### [TO DO]
1. Answer these from the excerpt about the Guardian article, one line each:
(a) What title did the article in The Guardian carry?
(b) What does Mr. Ogebe admit about his relationship to Justice James Ogebe?
(c) Whom does Mr. Ogebe portray as the usurping villains?
2. In one to three sentences, explain why the excerpt about the Guardian article concludes that Justice Musdapher would be in even greater need for prayers.
3. Resume the excerpt about the Guardian article, continuing directly after its final sentence.

### [EXCERPT TO READ]
◇ ◇ ◇ ◇ ◇ ◇ ◇

Later in the day I saw in The Guardian the article entitled ‘NJC: Why My Lords Must Fear God’ written by one Emmanuel Ogebe. I concluded after reading it that Justice Musdapher would be in even greater need for prayers if those in a position to advice or influence him have anything like the writer’s mindset. Mr. Ogebe admits very close blood relationship with the retired Justice James Ogebe, JSC. Indeed he has been severally described in print and on-line media without any disclaimer as a son of Justice Ogebe, who by the way remains a respected retired JSC. And the entire one page article was an exercise in bemoaning the fate of the elder Ogebe as the victim of machiavelian schemes which denied him his ‘God given’ right to be either the CJN or PCA. In Mr. Ogebe’s eyes, Justice Salami, PCA and, to a lesser degree, Justice Katsina-Alu, immediate past CJN, were the usurping villains and whose most embarrassing public spat was divine punishment.

◇ ◇ ◇ ◇ ◇ ◇ ◇

### [SUPPLIED DATA]
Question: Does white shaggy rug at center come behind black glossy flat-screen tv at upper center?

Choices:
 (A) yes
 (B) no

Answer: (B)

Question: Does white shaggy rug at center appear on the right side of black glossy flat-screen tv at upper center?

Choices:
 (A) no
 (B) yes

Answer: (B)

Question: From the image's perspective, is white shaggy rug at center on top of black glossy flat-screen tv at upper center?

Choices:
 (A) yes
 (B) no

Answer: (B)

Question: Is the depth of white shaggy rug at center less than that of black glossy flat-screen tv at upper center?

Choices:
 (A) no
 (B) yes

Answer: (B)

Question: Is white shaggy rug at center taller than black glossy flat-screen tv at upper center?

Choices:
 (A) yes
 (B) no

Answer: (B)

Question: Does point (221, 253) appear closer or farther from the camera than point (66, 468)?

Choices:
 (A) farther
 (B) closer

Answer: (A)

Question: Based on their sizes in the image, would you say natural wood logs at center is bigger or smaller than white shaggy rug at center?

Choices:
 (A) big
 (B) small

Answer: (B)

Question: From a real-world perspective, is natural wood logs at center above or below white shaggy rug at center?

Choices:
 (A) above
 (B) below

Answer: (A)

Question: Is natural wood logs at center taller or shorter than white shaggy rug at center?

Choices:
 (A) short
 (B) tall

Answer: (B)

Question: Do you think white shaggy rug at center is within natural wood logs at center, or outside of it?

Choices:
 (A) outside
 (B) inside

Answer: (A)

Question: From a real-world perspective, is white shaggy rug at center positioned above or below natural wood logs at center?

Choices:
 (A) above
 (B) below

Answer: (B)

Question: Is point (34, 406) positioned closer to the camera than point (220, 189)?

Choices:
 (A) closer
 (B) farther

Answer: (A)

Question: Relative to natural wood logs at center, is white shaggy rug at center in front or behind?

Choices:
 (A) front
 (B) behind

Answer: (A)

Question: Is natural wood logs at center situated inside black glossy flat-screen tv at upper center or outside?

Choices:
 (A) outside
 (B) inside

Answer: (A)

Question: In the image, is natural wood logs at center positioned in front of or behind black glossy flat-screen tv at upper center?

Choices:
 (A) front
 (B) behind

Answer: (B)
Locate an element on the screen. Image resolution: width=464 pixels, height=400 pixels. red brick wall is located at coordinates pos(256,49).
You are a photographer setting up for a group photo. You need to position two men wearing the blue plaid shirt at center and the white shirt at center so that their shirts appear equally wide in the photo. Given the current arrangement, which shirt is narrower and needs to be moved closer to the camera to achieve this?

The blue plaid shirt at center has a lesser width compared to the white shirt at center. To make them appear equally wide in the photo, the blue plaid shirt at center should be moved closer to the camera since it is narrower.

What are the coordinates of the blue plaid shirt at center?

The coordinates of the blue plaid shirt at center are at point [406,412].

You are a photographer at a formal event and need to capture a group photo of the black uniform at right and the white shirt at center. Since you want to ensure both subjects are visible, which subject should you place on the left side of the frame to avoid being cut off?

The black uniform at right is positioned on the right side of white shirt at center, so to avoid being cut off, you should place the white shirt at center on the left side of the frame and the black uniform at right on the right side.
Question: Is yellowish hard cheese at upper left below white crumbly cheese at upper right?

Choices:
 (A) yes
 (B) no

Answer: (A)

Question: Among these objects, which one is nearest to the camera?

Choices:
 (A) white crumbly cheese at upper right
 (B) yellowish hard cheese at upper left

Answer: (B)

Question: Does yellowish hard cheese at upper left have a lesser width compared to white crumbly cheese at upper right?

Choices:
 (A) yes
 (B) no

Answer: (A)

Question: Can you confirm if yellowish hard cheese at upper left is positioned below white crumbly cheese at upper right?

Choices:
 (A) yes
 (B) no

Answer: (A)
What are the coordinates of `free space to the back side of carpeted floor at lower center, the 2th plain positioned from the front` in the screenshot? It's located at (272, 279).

◇ ◇ ◇ ◇ ◇ ◇ ◇

### [PER-TASK ANSWERS]
1.
(a) ‘NJC: Why My Lords Must Fear God’
(b) He admits a very close blood relationship with him.
(c) Justice Salami, PCA, and, to a lesser degree, Justice Katsina-Alu, the immediate past CJN.

2. The conclusion came after reading Mr. Ogebe's article. The need for prayers would be greater if people in a position to advise or influence Justice Musdapher had anything like that writer's mindset.

3.
In his words: “The history of the matter goes back to 1968. Alu, Salami, Ogebe and Abdulahi (Salami’s predecessor) were all classmates at the Nigerian law school…The 4 musketeers have essentially been together in the profession for over 40 years. Alu was the last to become a high court judge but today is the CJN. How come? There was a distortion in the chain of progression due to tribalistic and religious discrimination in the 80s that repositioned Alu above longer-serving judges to that position…..The plain truth is that Alu supplanted Ogebe early in the judicial trajectory and thus became CJN instead of him. Again when Ogebe would have become PCA, Salami tampered with the order of succession. It may therefore be poetic justice that both justices locked horns in a public fight…Their Lordships have enjoyed an equal time in offices that they ordinarily would not have occupied. The fear of the hand of God should be their foremost preoccupation now. What you sow is what you reap and that is a divine law that my lords cannot overturn.”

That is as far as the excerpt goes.